(September 10, 2017 at 1:25 am)Rhondazvous Wrote: A christian can sew seeds to the flesh all week then go to church on Sunday and pray for a crop failure. I can't do that.
I have to be able to look myself in the mirror and be honest about the person I'm looking at. I have to be able to sleep with myself at night.
To go back to church now and "rest in god's forgiveness" would be like tasting the red pill and trying to go back to the blue pill. Like tasting reality and trying to go back to the illusion.
Hold onto your illusion if that's what you need to do, but I'm unwilling to go through the effort it would take to psyche myself out that way.
I wouldn't limit flawed humans to one label or the excuses they make to justify being flawed.

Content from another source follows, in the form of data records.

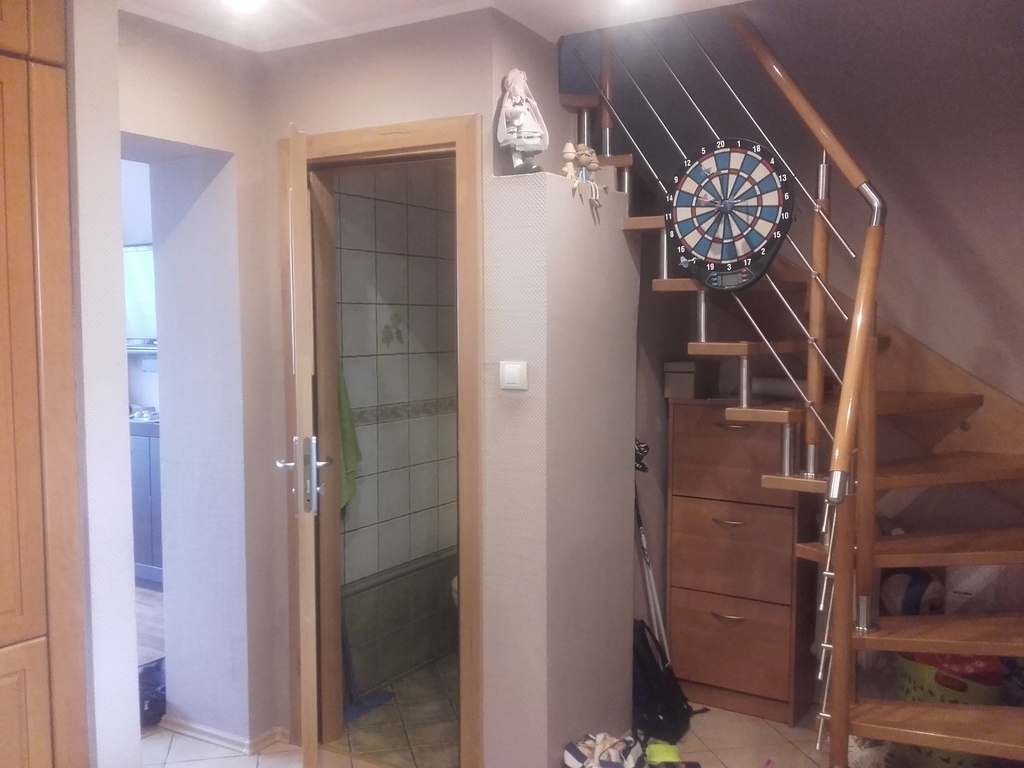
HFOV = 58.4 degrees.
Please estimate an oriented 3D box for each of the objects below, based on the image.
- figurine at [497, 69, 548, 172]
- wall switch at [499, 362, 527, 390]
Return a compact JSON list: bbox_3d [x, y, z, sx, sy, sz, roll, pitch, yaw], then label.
[{"bbox_3d":[0.032,-0.759,2.674,0.125,0.315,0.100,-3,5,-35],"label":"figurine"},{"bbox_3d":[0.007,-0.025,2.662,0.082,0.082,0.013,3,5,31],"label":"wall switch"}]

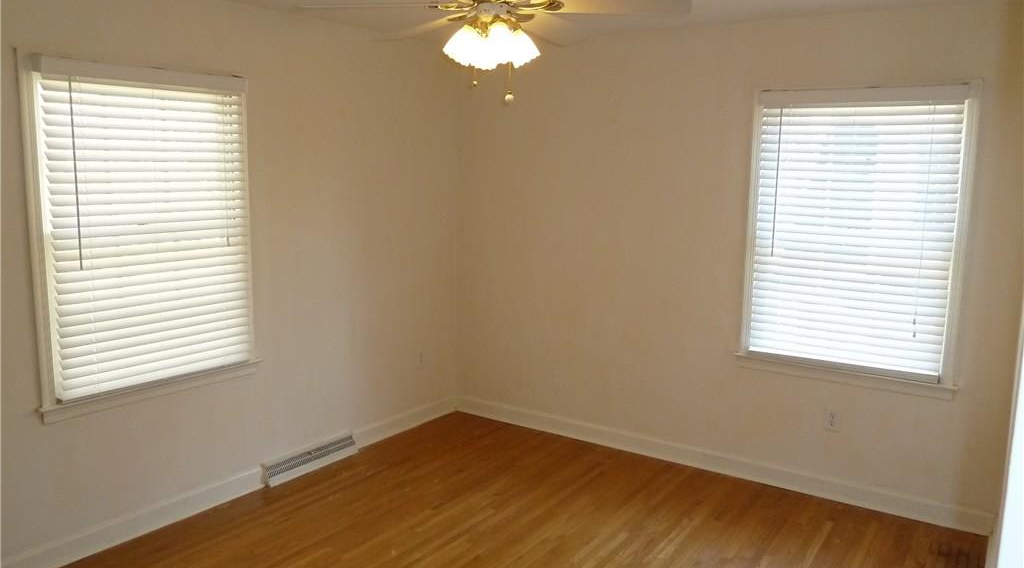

Having just finally found place to take my dog, having been wracked with guilt living in fear, and having lived in a dumpster for over a year, I am no fan of judging those with problems. I would only agree that it was me, not a cosmic hero saving me or a ground troll causing me to allow my life to get that bad. I was the one who finally got help and no magical being exists that got me that help.
But there are different motifs for every religion, even Hindus and Buddhists have their superstitions as to why humans do good or bad. Reincarnation and Karma are Asian superstitions that depict in different detail the same "accountability" and "punishment, reward" ideas.
Motifs of making mistakes or doing bad chalked up to magic and divine are not a patent owned by one religion, but exist in every religion because humans really simply don't want to accept that if we want to reduce suffering, or harming others, then we only have each other to look for ways to reduce those things.
Point being, even as atheists, nobody is perfect, we are human beings too, and we hurt others and we make mistakes too. I would say that all religions take our species behaviors and turn them into comic book explanations. There is nothing invisible out there helping humans, all we have are each other.